Em entrevista, Crowley defende que a proposta é o espectador ter realmente uma participação ativa diante do que está vendo.
“Creio que nos primeiros dez minutos, ou um pouco mais, quem assiste pode ter alguma dificuldade, mas com o passar do tempo você assimila o formato, então as conexões começam a ficar mais tranquilas. O espectador é convidado a acompanhar criativamente o filme, a montar sua própria linha do tempo nessas idas e vindas.”
Muita gente pode pensar que o vai-e-vem do filme foi trabalhado na mesa de edição. Na verdade, a proposta de saltar de um período de tempo a outro de forma aparentemente aleatória já constava do roteiro escrito por Nick Payne, revela o diretor. “A ideia estava lá desde o começo. Sempre foi uma questão de desenvolver um formato diferente para esse conteúdo.”
Segundo Crowley, o que iria acontecer com o casal foi pensado de uma forma linear. Mas aí o roteiro foi construído já contemplando as idas e vindas no tempo. “Foi como quebrar alguma coisa e juntar de novo os pedaços. O que importava era contar as várias faces do relacionamento dos dois, pensando uma cena de cada vez. Mesmo que isso não significasse uma estrutura temporal fácil para quem assiste.”
O diretor refuta a ideia de que montar um filme dessa maneira seja um desafio excepcional. “Creio que ficou até mais fácil. A ideia nunca foi confundir. É preciso entender que contar a história de um casamento abrange muito tempo. Desenvolver isso em ordem linear exige muita informação para conectar todas as etapas. As quebras premeditadas foram boas para cortarmos trechos que achamos desnecessários.”
A ideia inicial de que “Todo Tempo que Temos” poderia ser uma comédia romântica dura muito pouco. Não demora a aparecer a primeira cena que aponta para o câncer diagnosticado em Almut. O filme segue numa gangorra de sequências leves e pesadas. Assim, foge do habitual dessas histórias, nas quais o casal é mostrado inicialmente numa relação idílica, que depois é devastada pela chegada sombria da doença.
“Sim, evitamos isso”, concorda Crowley. “Mas não sei se torna tudo mais suave. Sobre equilibrar coisas leves e coisas pesadas, acho que a vida é assim. Se uma cena tem humor foi escrita com humor, ela cabe em qualquer um desses lados, se é que podemos chamar assim.”
Humor mesmo numa história que sinaliza a chance de a personagem principal morrer? “Bem, talvez seja meu lado irlandês. Nós falamos muito sobre a morte, mas para mim é mais uma questão de mostrar como a brevidade é absurda em face de tantas questões existenciais.”

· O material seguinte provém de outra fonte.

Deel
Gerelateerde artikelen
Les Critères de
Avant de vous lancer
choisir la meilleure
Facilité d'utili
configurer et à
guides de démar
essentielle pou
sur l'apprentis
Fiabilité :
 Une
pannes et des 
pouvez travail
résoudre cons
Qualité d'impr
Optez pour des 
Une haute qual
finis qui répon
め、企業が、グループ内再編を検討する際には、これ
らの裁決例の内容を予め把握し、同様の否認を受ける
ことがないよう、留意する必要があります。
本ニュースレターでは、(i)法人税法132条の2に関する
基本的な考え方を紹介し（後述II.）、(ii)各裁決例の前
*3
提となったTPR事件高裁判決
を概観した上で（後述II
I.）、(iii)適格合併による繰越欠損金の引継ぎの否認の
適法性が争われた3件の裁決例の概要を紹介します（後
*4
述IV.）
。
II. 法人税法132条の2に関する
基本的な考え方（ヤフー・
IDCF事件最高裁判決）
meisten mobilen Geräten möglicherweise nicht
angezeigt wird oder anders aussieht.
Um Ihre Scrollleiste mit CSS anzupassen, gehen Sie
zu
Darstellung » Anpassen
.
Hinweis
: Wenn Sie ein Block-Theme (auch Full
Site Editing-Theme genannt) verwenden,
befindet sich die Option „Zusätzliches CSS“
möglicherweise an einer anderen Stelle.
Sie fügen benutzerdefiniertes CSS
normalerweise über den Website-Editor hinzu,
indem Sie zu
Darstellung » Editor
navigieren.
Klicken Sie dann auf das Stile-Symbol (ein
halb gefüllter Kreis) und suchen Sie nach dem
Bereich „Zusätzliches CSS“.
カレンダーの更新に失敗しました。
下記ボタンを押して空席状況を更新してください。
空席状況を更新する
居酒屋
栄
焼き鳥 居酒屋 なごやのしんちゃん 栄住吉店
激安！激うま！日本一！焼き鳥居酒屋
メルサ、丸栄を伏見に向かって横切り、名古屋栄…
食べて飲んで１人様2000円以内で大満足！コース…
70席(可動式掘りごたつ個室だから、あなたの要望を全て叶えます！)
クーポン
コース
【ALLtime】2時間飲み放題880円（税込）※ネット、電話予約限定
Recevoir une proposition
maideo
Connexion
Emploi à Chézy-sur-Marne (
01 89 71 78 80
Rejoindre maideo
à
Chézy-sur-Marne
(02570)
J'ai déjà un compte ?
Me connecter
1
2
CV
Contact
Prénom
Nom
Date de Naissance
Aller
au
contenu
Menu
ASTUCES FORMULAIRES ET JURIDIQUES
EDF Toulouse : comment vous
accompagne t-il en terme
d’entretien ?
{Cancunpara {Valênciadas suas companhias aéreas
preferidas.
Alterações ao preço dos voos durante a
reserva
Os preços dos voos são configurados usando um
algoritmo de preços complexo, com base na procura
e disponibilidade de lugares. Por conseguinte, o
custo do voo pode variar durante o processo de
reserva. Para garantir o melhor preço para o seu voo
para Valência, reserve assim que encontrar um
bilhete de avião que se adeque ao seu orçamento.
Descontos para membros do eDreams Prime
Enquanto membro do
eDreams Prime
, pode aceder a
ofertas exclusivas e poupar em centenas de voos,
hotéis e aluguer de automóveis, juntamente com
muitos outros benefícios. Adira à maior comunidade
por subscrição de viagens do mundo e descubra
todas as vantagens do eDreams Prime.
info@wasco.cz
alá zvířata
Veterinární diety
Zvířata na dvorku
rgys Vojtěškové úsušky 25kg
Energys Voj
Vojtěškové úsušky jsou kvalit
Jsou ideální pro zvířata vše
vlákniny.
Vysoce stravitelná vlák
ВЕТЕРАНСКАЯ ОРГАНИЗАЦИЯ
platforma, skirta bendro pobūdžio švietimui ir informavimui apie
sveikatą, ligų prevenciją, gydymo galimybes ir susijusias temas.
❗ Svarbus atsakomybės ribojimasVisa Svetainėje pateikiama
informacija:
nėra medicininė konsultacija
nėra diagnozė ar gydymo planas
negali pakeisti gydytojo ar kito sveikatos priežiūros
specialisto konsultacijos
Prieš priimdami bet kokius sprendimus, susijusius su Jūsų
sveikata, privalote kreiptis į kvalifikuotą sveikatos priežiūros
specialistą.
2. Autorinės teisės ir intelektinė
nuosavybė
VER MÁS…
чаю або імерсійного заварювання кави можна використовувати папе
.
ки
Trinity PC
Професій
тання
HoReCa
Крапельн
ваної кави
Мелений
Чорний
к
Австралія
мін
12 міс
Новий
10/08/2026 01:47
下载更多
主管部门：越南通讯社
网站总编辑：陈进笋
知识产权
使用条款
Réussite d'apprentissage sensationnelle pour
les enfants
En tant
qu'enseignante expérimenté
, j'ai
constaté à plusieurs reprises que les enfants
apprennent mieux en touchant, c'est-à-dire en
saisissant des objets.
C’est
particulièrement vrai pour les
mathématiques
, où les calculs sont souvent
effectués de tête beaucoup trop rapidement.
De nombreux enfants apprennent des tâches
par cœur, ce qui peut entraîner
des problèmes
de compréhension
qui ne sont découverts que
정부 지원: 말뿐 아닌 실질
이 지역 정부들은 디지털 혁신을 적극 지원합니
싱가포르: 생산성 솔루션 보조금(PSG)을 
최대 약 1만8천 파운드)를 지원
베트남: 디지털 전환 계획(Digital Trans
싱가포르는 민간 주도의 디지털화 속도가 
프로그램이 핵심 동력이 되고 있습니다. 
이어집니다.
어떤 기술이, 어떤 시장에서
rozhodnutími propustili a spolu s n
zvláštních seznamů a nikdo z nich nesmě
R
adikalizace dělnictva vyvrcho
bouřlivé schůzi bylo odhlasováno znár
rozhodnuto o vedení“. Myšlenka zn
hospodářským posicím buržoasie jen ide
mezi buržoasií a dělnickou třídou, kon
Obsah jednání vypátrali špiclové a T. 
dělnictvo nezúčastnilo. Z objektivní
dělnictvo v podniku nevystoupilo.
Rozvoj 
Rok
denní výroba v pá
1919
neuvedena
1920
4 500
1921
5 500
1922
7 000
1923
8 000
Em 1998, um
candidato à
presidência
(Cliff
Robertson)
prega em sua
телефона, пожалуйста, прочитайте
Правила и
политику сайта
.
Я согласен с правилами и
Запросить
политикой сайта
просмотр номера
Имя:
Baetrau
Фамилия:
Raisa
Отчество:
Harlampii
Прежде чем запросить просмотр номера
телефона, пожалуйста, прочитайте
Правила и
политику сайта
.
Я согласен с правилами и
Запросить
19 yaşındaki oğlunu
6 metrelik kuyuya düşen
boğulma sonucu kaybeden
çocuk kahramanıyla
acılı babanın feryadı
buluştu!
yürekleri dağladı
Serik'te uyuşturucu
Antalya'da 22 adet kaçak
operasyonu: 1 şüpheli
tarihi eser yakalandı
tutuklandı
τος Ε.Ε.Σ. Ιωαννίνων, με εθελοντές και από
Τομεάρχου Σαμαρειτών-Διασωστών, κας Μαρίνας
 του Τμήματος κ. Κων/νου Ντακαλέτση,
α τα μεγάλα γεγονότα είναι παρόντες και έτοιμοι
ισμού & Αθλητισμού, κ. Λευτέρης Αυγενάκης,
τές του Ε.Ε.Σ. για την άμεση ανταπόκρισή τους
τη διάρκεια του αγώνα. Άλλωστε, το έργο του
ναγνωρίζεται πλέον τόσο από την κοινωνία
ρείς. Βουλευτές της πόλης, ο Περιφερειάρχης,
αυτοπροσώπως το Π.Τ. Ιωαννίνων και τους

“Quero personagens críveis”, prossegue o diretor. “O humor humaniza os personagens. Na minha vida, pelo menos, situações engraçadas às vezes surgem nos momentos mais difíceis.”
O diretor volta a trabalhar com Andrew Garfield 14 anos depois de “Rapaz A”, elogiado drama sobre um jovem, Jack, solto depois de cumprir anos de prisão por um crime violento cometido quando ele era criança. Para “Todo Tempo que Temos”, Garfield foi a primeira escolha do cineasta para o papel de Tobias.
A química entre Garfield e Florence Pugh foi maior do que a esperada. “Eles me surpreenderam e me agradaram muito. Nunca tinham trabalhado juntos, então você não sabe como isso vai funcionar até começar a rodar.” Para Crowley, além de serem atores talentosos, os dois têm o que ele chama de “ambição criativa”.
“Eles querem aprender, entender tudo”, avalia o diretor, que destaca como a convivência longe do set colaborou para que o trabalho fosse desenvolvido. “Facilitou muito uma coisa evidente: eles não se conheciam e se tornaram amigos rapidamente, e isso é sempre muito importante quando você precisa gravar muitas cenas pesadas.”